Last week, the Bank of Israel published a paper assessing the potential impact of issuing a central bank digital currency (CBDC) – the digital shekel (SHAKED) – on the banking system’s stability. While the central bank has been building an action plan for the potential issuance of the SHAKED, it reiterated that it “has not yet decided whether it intends to issue a digital currency”.
As part of the action plan, the Bank of Israel analyzed the potential impact of issuing a CBDC on the stability of the banking system and its ability to fulfill its financial intermediation function. The issuance of a digital shekel would also lead to a change in the Bank of Israel’s balance sheet composition. The SHAKED would be added to the central bank’s liabilities (as an addition to the total cash in circulation), while the deposits at commercial banks would shrink.
The Bank of Israel’s analysis forecasted a negative impact on the commercial banking system’s profitability, but it is not expected to be significant to the sector’s business, stability or ability to provide credit.
However, it is forecast that the transfer of money from commercial bank deposits to the digital shekel would erode commercial bank liquidity ratios and lead to a limited increase in bank interest expenses and the subsequent attrition of net profits. The transition of consumer bank deposits to SHAKED may weaken commercial bank balance sheets, possibly eroding the liquidity safeguards implemented for banks since the 2008 financial crisis through to the Basel III regulatory framework.
If the transfer of the public’s deposits to the digital shekel reaches large volumes, the banking system would have to attract funds elsewhere. For example, the paper presents a scenario where the Bank of Israel issues loans to the banking system.

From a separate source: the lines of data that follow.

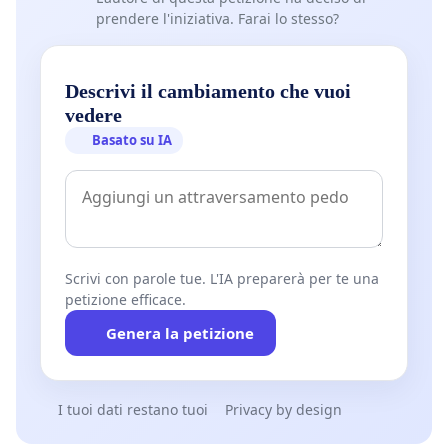
prendere l'iniziativa. Farai lo stesso?
Descrivi il cambiamento che vuoi
vedere
Basato su IA
Scrivi con parole tue. L'IA preparerà per te una
petizione efficace.
Genera la petizione
I tuoi dati restano tuoi
Privacy by design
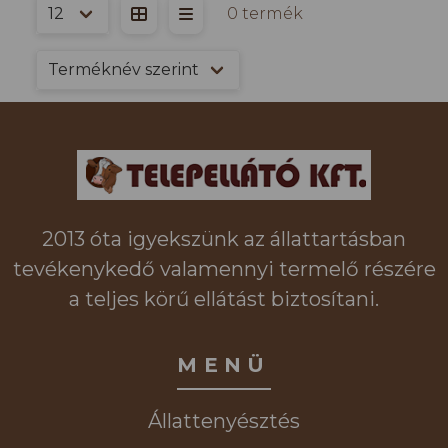
0 termék
2013 óta igyekszünk az állattartásban
tevékenykedő valamennyi termelő részére
a teljes körű ellátást biztosítani.
MENÜ
Állattenyésztés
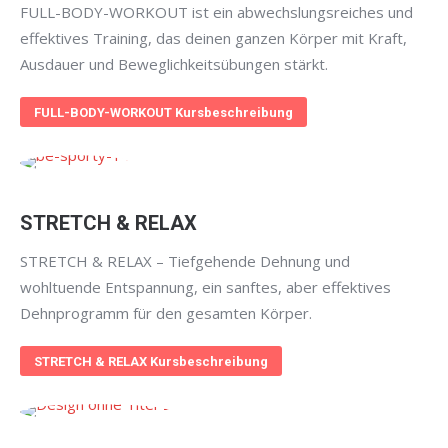
FULL-BODY-WORKOUT ist ein abwechslungsreiches und
effektives Training, das deinen ganzen Körper mit Kraft,
Ausdauer und Beweglichkeitsübungen stärkt.
FULL-BODY-WORKOUT Kursbeschreibung
STRETCH & RELAX
STRETCH & RELAX – Tiefgehende Dehnung und
wohltuende Entspannung, ein sanftes, aber effektives
Dehnprogramm für den gesamten Körper.
STRETCH & RELAX Kursbeschreibung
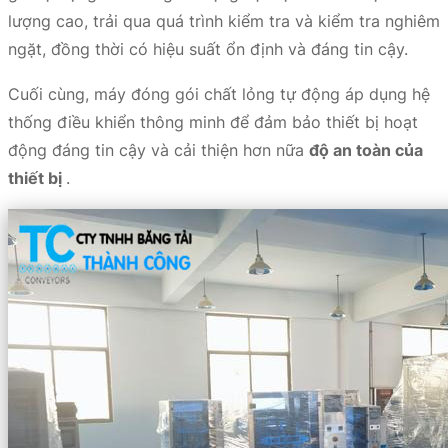
lượng cao, trải qua quá trình kiểm tra và kiểm tra nghiêm
ngặt, đồng thời có hiệu suất ổn định và đáng tin cậy.
Cuối cùng, máy đóng gói chất lỏng tự động áp dụng hệ
thống điều khiển thông minh để đảm bảo thiết bị hoạt
động đáng tin cậy và cải thiện hơn nữa
độ an toàn của
thiết bị
.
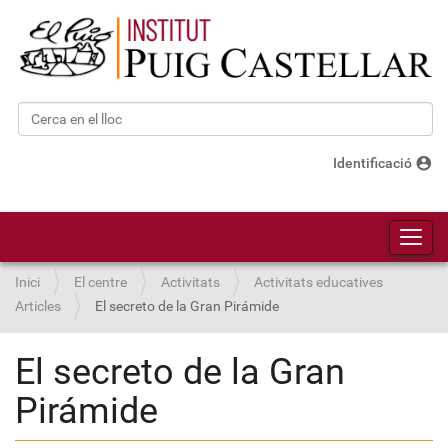
Cerca
Cerca avançada…
account_circle
Identificació
Toggl
Inici
El centre
Activitats
Activitats educatives
Articles
El secreto de la Gran Pirámide
El secreto de la Gran
Pirámide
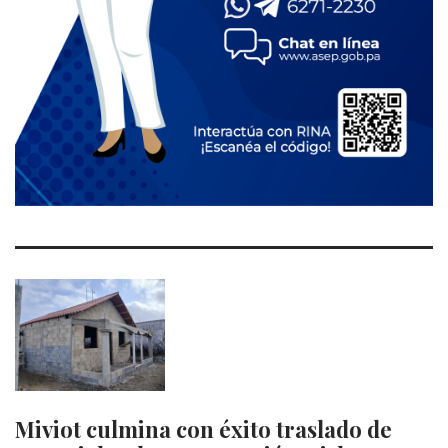
Miviot culmina con éxito traslado de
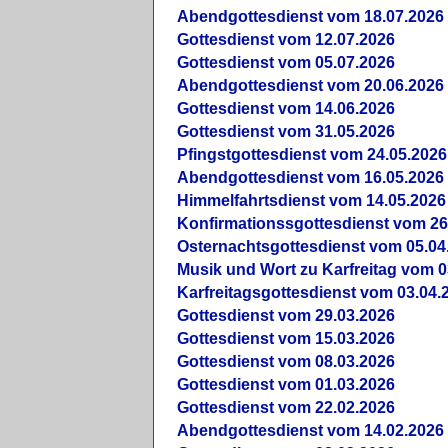
Abendgottesdienst vom 18.07.2026
Gottesdienst vom 12.07.2026
Gottesdienst vom 05.07.2026
Abendgottesdienst vom 20.06.2026
Gottesdienst vom 14.06.2026
Gottesdienst vom 31.05.2026
Pfingstgottesdienst vom 24.05.2026
Abendgottesdienst vom 16.05.2026
Himmelfahrtsdienst vom 14.05.2026
Konfirmationssgottesdienst vom 26
Osternachtsgottesdienst vom 05.04
Musik und Wort zu Karfreitag vom 0
Karfreitagsgottesdienst vom 03.04.
Gottesdienst vom 29.03.2026
Gottesdienst vom 15.03.2026
Gottesdienst vom 08.03.2026
Gottesdienst vom 01.03.2026
Gottesdienst vom 22.02.2026
Abendgottesdienst vom 14.02.2026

Nonetheless, these findings are also based on a series of assumptions. The main assumption is that the banking system would be interested in maintaining the same level of credit to the public. Additionally, the paper assumes that the banking system will absorb the erosion of credit margins instead of passing it on in higher interest rates.
It also predicts the SHAKED will not bear interest and does not take into account possible adaptations of commercial bank business models as a result. Ultimately, “it is difficult to impossible to reliably assess what will be the scope of the substitution between deposits and SHAKED, since it depends greatly on the technological and business characteristics of the SHAKED”.
Meanwhile, last year, the outgoing head of Germany’s Bundesbank said that commercial banks should not be protected like an endangered species. This February, the non-partisan U.S. Congressional Research Service published a paper on CBDC in which it explored various systems that a CBDC might crowd out. It included crowding out bank deposits but also private payment systems, private digital currencies, cash, and cross border payment platforms.